Hari Ini Penyidik KPK Panggil Dirut PLN

Komisi Pemberantasan Korupsi (KPK) memanggil Direktur Utama PT Perusahaan Listrik Negara (PLN) Persero, Sofyan Basir hari ini (Jumat, 20/7).


Jurubicara KPK, Febri Diansyah mengatakan Sofyan akan menjadi saksi bagi dua tersangka kasus suap proyek pembangunan PLTU Riau-1, yakni anggota DPR, Eni Maulani Saragih dan pemegang saham Blackgold Natural Resources Limited, Johannes Budisutrisno Kotjo.

Febri juga menjelaskan, dalam pemeriksaan Sofyan ini penyidik ingin mendalami peran PLN dalam skema kerjasama di Riau-1 serta berkaitan dengan penggeledahan baik di kantor maupun kediaman pribadinya.

"Peran PLN dalam skema kerjasama di Riau-1 menjadi salah satu hal yang perlu didalami penyidik setelah penggeledahan dilakukan di rumah dan kantor yang bersangkutan sebelumnya," tukasnya melalui pesan elektronik yang diterima wartawan.

Sebelumnya tim dari lembaga pimpinan Agus Rahardjo Cs ini menggeledah beberapa tempat, di antaranya ruang kerja dan rumah Eni Maulani Saragih, kantor dan apartemen Johannes, kantor Sofyan Basir, dan kantor PJB Indonesia.

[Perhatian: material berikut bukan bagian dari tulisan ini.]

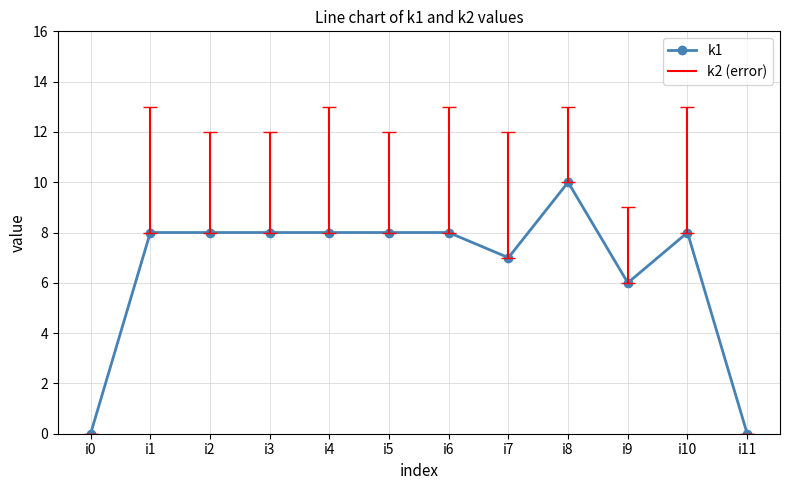

Is it true that the value at i9 is 4?

False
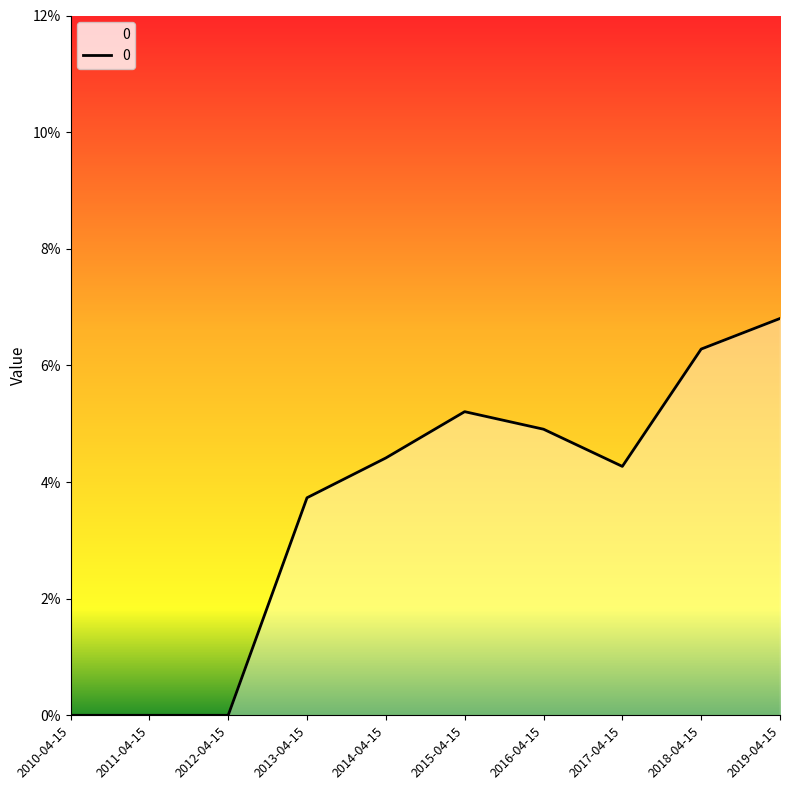

Reading right to left, list all the values displayed in this chart.

2019-04-15=0.1	2018-04-15=0.1	2017-04-15=0.0	2016-04-15=0.0	2015-04-15=0.1	2014-04-15=0.0	2013-04-15=0.0	2012-04-15=0.0	2011-04-15=0.0	2010-04-15=0.0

Dari penggeledahan tersebut penyidik menemukan beberapa barang bukti di antaranya CCTV, dokumen yang berkaitan dengan kasus ini, alat komunikasi, dan barang bukti elektronik.

KPK menduga Eni dan kawan-kawan menerima uang sebesar Rp 500 juta bagian dari komitmen fee 2,5 persen dari nilai proyek yang akan diberikan terkait kesepakatan kontrak kerjasama pembangunan PLTU Riau-1.

Penerimaan kali ini diduga merupakan penerimaan keempat dari pengusaha Johannes Budisutrisno Kotjo kepada Eni dengan nilai total setidak-tidaknya Rp 4,8 miliar.

Pemberian pertama pada Desember 2017 sebesar Rp 2 miliar, kedua Maret 2018 sebesar Rp 2 miliar dan ketiga 8 Juni Rp 300 juta dan uang tersebut diduga diberikan melalui staf dan keluarga.

Diduga peran Eni adalah untuk memuluskan proses penandatanganan kerjasama terkait PLTU Riau-1.

Saat ditangkap KPK telah mengamankan barang bukti yakni uang sebesar Rp 500 juta dan dokumen tanda terima.

Sebagai pihak penerima, Eni Maulani Saragih disangkakan melanggar Pasal 12 huruf a atau huruf b atau Pasal 11 UU 31/1999 tentang Pemberantasan Tindak Pidana Korupsi sebagaimana diubah dengan UU 20/2001 juncto Pasal 55 (1) ke-1 KUHP.

Sementara sebagai pihak pemberi, Johannes yang merupakan pihak swasta disangkakan melanggar pasal melanggar Pasal 5 ayat (1) huruf a atau huruf b atau Pasal 13 UU 31/1999 tentang Pemberantasan Tindak Pidana Korupsi sebagaimana diubah dengan UU 20/2001.